#### Records supplied:
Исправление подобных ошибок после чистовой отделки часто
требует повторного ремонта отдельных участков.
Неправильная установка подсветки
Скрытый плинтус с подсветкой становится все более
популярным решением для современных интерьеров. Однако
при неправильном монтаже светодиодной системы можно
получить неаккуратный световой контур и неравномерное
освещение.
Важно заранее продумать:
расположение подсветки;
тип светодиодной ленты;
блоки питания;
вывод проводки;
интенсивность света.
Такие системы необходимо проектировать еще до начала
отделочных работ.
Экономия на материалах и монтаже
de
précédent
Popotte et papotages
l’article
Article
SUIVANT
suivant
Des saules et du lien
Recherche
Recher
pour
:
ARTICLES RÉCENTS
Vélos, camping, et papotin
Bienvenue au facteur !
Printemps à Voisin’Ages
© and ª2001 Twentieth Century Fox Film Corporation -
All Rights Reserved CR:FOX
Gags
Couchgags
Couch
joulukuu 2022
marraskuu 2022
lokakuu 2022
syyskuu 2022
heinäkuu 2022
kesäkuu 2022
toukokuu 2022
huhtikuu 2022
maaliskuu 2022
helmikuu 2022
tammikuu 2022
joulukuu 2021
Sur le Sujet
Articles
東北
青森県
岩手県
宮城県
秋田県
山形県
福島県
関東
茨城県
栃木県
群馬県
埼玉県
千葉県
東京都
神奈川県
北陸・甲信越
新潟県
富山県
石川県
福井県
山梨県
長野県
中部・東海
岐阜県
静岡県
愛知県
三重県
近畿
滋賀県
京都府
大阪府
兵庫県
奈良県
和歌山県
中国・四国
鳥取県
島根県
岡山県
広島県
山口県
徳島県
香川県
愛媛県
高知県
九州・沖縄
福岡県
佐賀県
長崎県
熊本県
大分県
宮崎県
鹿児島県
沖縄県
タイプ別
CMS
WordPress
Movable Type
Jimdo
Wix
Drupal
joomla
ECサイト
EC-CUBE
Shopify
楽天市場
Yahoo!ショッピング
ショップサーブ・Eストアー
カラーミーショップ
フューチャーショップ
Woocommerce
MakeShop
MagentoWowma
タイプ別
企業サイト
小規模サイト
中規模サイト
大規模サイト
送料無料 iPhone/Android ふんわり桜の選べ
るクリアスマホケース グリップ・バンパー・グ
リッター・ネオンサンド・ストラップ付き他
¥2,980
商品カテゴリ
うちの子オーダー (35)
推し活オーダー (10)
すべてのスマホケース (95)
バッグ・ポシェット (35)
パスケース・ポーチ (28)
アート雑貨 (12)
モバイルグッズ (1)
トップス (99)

#### Work required:
Nothing but the lines from the beginning of the records through the line with "при неправильном монтаже" should appear, each printed exactly.

#### Your solution:
Исправление подобных ошибок после чистовой отделки часто
требует повторного ремонта отдельных участков.
Неправильная установка подсветки
Скрытый плинтус с подсветкой становится все более
популярным решением для современных интерьеров. Однако
при неправильном монтаже светодиодной системы можно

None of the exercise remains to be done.